Tadeusz Rydzyk, w związku z przegraną z 16-latkiem sprawą, wniósł skargę kasacyjną do Naczelnego Sądu Administracyjnego. "Ojczulek boi się tak bardzo, że wnosi skargę kasacyjną na korzystny dla mnie wyrok" - pisze nastolatek.

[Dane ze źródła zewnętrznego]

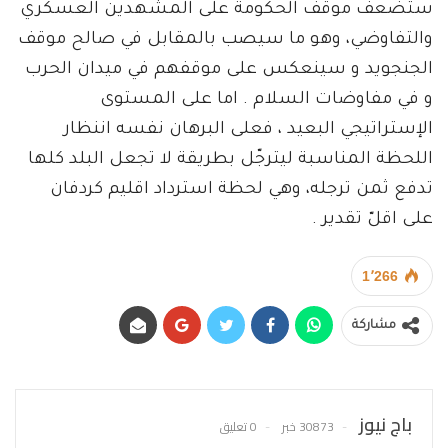
ستضعف موقف الحكومة على المشهدين العسكري
والتفاوضي، وهو ما سيصب بالمقابل في صالح موقف
الجنجويد و سينعكس على موقفهم في ميدان الحرب
و في مفاوضات السلام . اما على المستوى
الإستراتيجي البعيد ، فعلى البرهان نفسه اننظار
اللحظة المناسبة ليترجّل بطريقة لا تجعل البلد كلها
تدفع ثمن ترجله، وهي لحظة استرداد اقليم كردفان
على اقلّ تقدير .
1٬266
مشاركة
باج نيوز
30873 خبر
0 تعليق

Na początku sierpnia informowaliśmy, że czarne chmury zebrały się ponownie nad kontrowersyjnym duchownym z Torunia - ojcem Tadeuszem Rydzykiem. Chodzi o to, że fundacja ojca Rydzyka Lux Veritatis przegrała proces z 16-latkiem. Według informacji do jakich dotarł portal Noizz.pl, Maciej Rauhut chciał dowiedzieć się jakie instytucje i w jaki sposób przekazywały pieniądze fundacji o. Rydzyka.
Chodziło o listę wpłat z państwowych instytucji i spółek, które od 2016 roku trafiały na konto organizacji o. Rydzyka.

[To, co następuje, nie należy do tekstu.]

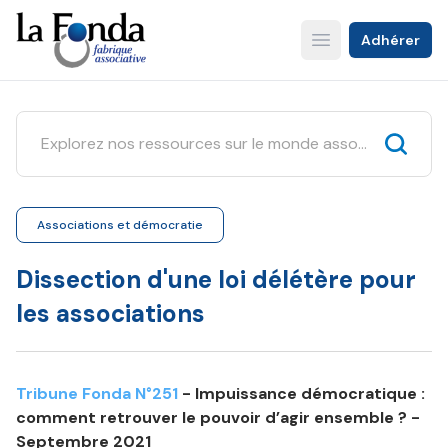
Aller
au
Adhérer
Open main menu
contenu
principal
Associations et démocratie
Dissection d'une loi délétère pour
les associations
Tribune Fonda N°251
- Impuissance démocratique :
comment retrouver le pouvoir d’agir ensemble ? -
Septembre 2021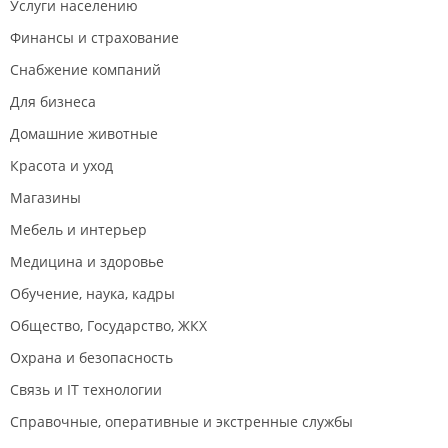
Услуги населению
Финансы и страхование
Снабжение компаний
Для бизнеса
Домашние животные
Красота и уход
Магазины
Мебель и интерьер
Медицина и здоровье
Обучение, наука, кадры
Общество, Государство, ЖКХ
Охрана и безопасность
Связь и IT технологии
Справочные, оперативные и экстренные службы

- Otrzymałem odpowiedź, ale niekompletną, jedynie wyrywki. Dlatego razem z moim prawnikiem wysłaliśmy ponaglenia do odesłania reszty dokumentów. Otrzymaliśmy odpowiedź, że reszta z nich nie jest ważna i według nich nie kwalifikuje się jako informacja publiczna, bo "nie jest to informacja użyteczna dla społeczeństwa
- napisał na swoim Instagramie nastolatek.
Sprawa trafiła do sądu. Wojewódzki sąd administracyjny nakazał Lux Veritatis udostępnienie danych. Dodatkowo fundacja musi też pokryć koszty postępowania.

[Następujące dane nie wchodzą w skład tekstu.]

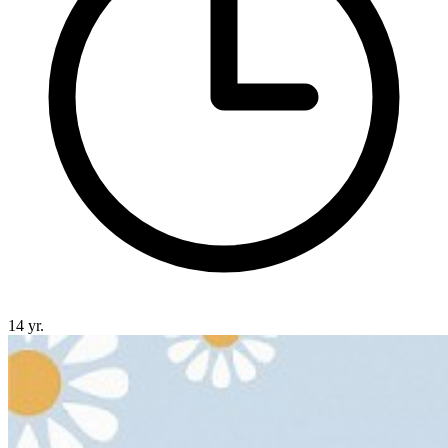
14 yr.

- Chodziło mi o to, by pokazać ludziom, że każdy, nawet dziecko, może sprawdzić, na co idą państwowe pieniądze
- powiedział 16-latek
Jak podaje gazeta.pl założyciel Radia Maryja wniósł skargę kasacyjną do Naczelnego Sądu Administracyjnego. Po przegranym procesie duchowny powinien nie tylko pokryć koszty sądowe, ale i udzielić informacji. Jednak podjął inne kroki.
- Ojczulek boi się tak bardzo, że wnosi skargę kasacyjną na korzystny dla mnie wyrok
- dodał w mediach społecznościowych 16-latek.
Do tematu będziemy wracać.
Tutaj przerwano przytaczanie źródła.